Kyle returns to Jenny's home, where she reveals to him that Sheriff Pough has just informed her that the military has confirmed her husband as deceased. Later that night, Kyle accompanies Jenny and Bobby to the local fair, where they spend the evening at the carnival. Cece, a local farmer, spots Kyle with Jenny and calls Deputy Dave. The two men assail him at the carnival and kidnap him while Jenny takes Bobby to the bathroom. The men bring him to Homer's farm, where they hold him hostage in a grain elevator.

Locked in a cage, Kyle suffers posttraumatic stress disorder flashbacks to his time in Vietnam. The following morning, Deputy Dave brings a large gathering of men to the grain elevator to harass and beat Kyle. They attempt to wage a fight with him, but Kyle beats several of the men before leaping from the top of the grain elevator into a river below.

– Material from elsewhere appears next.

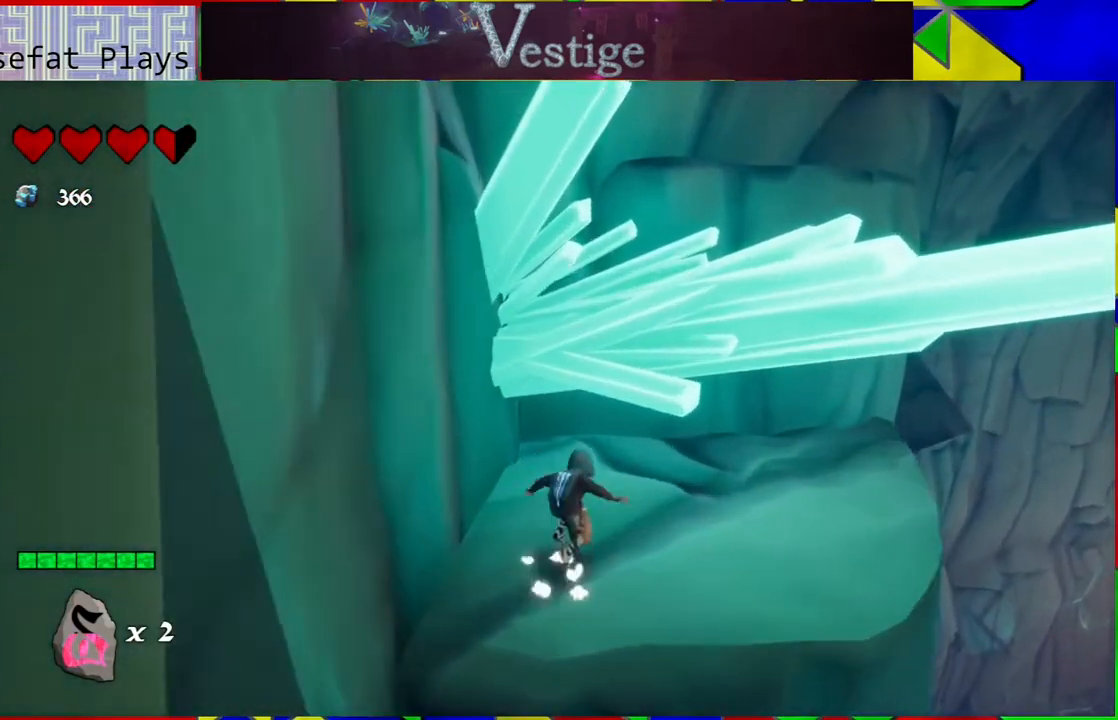
{"buttons": ["Y"], "left_stick": "center", "right_stick": "center", "events": [[117, "left_stick", "center"], [267, "B", "down"], [383, "Y", "down"], [467, "B", "up"]]}
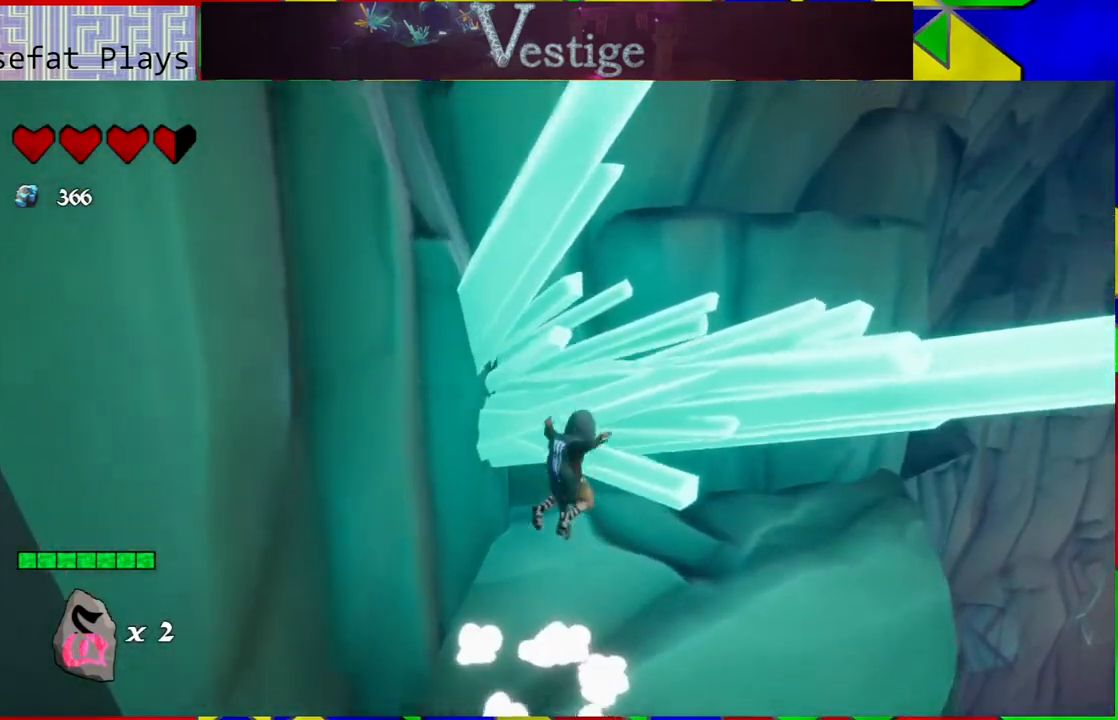
{"buttons": [], "left_stick": "center", "right_stick": "center", "events": [[50, "Y", "up"], [217, "Y", "down"], [350, "Y", "up"]]}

The townsmen attempt to find Kyle in the water, but he hides beneath the surface to evade them. He steals a boat and is swiftly pursued by the men in two boats. Jenny hears gunfire from the river. She picks up Sam and Sheriff Pough from her house to bring them to the scene. Using liquor bottles found in his boat, Kyle fashions molotov cocktails, which he hurls at his attackers from the shore, causing their boats to explode and leaving them stranded on a small island in the river.

Kyle is pursued on the island by the men, though Cece is now fearful of him. Kyle camouflages himself with mud and terrorizes his attackers with a number of traps and makeshift weapons, instilling fear in all of them. Jenny, Sam, and Sheriff Pough arrive as all of Kyle's attackers flee fearfully into the river. Sam, having been informed by Jenny that Kyle is harmless, declares that Kyle may stay on the river island and have it as his own. Jenny looks on fondly as Kyle washes the mud from himself in the water.

==Release==
The film was first released in July 1980 under the title Ruckus in Madoc County. The following month, in August 1980, it was released in some U.S. cities under the alternate title The Loner. Other alternate titles included Eat My Smoke.

===Home media===
Paragon Home Video released the film under the Ruckus title on VHS in 1983. Anchor Bay Entertainment released it on DVD in 2000, reissuing it with an alternate cover art in 2002.

==Similarities to First Blood==
Ruckus was released two years before First Blood, but there are numerous similarities between the films. The original rights for David Morell's novel went through 10 years of passing hands before culminating in the 1982 film.